SITUBONDO – Pencarian 21 orang korban dari 51 penumpang Perahu Layar Motor (PLM) Mutiara Indah (versi lain PLM Jabal Nur) yang tenggelam dihentikan karena sudah melewati tujuh hari sejak peristiwa kecelakaan terjadi pada Senin (6/10).
“Kemarin (Senin, 13/10) adalah hari terakhir pencarian korban dan hari ini sudah tidak dilakukan lagi. Kapal Basarnas dan seluruh kru gabungan sudah kembali,” kata Kepala Badan Penanggulangan Bencana Daerah (BPBD) Kabupaten Situbondo, Zainul Arifin di Situbondo, Selasa (14/10) malam.
⁂
__TUGAS YANG DIKERJAKAN__:
**1.** Menurut berita tentang tenggelamnya perahu di Situbondo, mengapa pencarian korban dihentikan?
**2.** Mulailah dari baris pertama catatan dan berhentilah setelah baris yang memuat "For every layout". Sajikan baris-baris itu sebagai daftar JSON berisi string, satu string untuk setiap baris, tanpa baris kosong.
⁂
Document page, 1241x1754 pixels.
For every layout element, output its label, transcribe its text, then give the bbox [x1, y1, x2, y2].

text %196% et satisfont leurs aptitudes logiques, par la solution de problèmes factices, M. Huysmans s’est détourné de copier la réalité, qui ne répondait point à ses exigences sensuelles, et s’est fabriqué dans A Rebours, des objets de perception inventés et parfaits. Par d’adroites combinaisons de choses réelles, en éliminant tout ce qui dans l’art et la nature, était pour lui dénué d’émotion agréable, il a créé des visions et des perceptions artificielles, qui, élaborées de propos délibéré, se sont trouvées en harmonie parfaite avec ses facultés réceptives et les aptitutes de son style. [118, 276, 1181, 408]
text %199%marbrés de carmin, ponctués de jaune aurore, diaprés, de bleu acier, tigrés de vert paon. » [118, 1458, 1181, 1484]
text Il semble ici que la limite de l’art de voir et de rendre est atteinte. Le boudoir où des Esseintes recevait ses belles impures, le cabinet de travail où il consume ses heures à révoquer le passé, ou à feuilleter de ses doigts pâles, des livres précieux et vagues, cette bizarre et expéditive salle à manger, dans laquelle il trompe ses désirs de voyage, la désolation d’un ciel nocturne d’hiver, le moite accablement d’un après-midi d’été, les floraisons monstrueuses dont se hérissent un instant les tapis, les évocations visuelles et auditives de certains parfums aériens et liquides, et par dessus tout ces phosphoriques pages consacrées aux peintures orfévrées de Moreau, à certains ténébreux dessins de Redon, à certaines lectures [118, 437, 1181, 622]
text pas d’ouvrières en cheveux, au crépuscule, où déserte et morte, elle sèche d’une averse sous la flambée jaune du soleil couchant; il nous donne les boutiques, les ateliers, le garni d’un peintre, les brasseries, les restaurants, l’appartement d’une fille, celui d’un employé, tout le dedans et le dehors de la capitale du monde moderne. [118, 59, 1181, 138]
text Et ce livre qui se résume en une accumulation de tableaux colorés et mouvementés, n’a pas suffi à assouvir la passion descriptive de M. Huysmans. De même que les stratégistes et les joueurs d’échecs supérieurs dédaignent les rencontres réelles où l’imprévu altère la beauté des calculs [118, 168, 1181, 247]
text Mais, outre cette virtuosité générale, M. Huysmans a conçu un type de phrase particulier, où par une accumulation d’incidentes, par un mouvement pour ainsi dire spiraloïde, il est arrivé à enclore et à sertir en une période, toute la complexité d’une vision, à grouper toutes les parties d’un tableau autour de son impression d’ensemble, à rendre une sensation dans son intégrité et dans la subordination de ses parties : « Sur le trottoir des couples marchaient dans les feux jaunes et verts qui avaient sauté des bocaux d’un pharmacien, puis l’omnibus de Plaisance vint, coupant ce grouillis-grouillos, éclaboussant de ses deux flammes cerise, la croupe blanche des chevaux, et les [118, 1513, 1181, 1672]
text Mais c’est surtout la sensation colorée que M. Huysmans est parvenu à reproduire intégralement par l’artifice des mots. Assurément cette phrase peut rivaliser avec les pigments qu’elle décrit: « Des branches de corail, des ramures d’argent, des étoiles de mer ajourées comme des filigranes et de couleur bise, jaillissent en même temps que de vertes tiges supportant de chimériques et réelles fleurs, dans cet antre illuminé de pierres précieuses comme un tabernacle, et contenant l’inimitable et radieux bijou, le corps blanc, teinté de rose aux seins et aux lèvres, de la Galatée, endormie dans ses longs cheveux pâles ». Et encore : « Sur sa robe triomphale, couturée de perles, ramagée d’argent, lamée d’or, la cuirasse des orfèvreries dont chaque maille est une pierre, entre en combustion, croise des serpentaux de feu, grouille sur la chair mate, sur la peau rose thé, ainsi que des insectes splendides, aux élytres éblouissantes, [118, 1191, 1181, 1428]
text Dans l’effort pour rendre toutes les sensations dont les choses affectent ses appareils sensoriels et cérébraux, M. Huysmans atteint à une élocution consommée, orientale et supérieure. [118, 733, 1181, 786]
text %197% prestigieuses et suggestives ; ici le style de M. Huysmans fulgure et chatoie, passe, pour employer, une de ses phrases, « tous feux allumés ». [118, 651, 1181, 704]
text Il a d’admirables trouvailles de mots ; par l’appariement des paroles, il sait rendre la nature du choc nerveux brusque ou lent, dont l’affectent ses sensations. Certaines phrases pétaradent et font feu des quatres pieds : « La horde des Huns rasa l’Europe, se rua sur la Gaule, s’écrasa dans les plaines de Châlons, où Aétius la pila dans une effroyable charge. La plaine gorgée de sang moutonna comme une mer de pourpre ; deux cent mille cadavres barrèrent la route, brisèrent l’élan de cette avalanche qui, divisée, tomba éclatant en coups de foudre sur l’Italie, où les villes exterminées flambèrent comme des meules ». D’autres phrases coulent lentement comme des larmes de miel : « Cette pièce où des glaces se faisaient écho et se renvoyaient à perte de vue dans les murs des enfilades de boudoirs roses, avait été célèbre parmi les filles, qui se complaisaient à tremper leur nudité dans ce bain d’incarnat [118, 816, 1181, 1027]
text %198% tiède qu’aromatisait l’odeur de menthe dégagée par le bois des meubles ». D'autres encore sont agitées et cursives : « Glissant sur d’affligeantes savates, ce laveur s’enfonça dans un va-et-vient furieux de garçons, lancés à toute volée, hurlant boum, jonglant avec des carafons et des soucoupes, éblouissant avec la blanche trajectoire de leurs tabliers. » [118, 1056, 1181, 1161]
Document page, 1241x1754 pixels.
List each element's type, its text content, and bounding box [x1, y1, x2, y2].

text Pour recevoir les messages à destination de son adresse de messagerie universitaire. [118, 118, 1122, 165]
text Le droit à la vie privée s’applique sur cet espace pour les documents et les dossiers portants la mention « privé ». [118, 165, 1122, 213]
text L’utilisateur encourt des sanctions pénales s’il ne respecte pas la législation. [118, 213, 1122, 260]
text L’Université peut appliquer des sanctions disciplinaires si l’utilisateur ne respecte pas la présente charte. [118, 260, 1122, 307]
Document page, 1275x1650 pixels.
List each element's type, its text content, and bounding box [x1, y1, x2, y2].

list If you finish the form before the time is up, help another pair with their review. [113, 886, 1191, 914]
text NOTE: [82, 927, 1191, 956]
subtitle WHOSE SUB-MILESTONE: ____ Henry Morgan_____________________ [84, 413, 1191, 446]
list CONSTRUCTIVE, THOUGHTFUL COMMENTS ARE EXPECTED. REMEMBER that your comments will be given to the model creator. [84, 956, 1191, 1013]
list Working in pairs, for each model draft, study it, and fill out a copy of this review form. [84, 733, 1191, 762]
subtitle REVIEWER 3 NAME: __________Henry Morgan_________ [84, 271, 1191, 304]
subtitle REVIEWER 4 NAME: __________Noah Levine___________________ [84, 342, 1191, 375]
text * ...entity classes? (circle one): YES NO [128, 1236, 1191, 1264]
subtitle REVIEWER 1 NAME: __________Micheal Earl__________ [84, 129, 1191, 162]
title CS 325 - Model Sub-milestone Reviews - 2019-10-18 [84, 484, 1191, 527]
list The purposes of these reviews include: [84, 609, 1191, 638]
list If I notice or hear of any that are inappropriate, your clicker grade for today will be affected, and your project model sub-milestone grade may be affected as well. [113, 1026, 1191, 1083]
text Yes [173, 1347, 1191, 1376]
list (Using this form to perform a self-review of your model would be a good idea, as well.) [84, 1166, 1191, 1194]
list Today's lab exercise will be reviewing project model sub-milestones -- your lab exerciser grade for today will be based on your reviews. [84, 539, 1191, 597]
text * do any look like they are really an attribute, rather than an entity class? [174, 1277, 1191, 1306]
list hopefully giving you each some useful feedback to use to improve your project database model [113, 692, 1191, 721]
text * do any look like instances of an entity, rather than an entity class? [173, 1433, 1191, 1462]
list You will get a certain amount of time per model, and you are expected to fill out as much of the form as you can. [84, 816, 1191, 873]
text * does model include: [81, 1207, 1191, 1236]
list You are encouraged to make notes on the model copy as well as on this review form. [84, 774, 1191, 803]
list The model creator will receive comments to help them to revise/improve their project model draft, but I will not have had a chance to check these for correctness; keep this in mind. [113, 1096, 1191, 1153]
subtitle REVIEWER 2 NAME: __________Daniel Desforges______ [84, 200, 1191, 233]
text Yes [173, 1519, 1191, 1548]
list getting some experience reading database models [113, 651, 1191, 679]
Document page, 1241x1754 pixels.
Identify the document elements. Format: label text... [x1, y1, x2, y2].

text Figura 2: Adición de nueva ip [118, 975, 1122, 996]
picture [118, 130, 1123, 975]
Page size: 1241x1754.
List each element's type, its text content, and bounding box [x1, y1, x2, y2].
⁂
__JAWABAN SETIAP TUGAS__:
**1.** Pencarian dihentikan karena sudah melewati tujuh hari sejak kecelakaan terjadi pada Senin (6/10).

**2.**
[
  "Document page, 1241x1754 pixels.",
  "For every layout element, output its label, transcribe its text, then give the bbox [x1, y1, x2, y2]."
]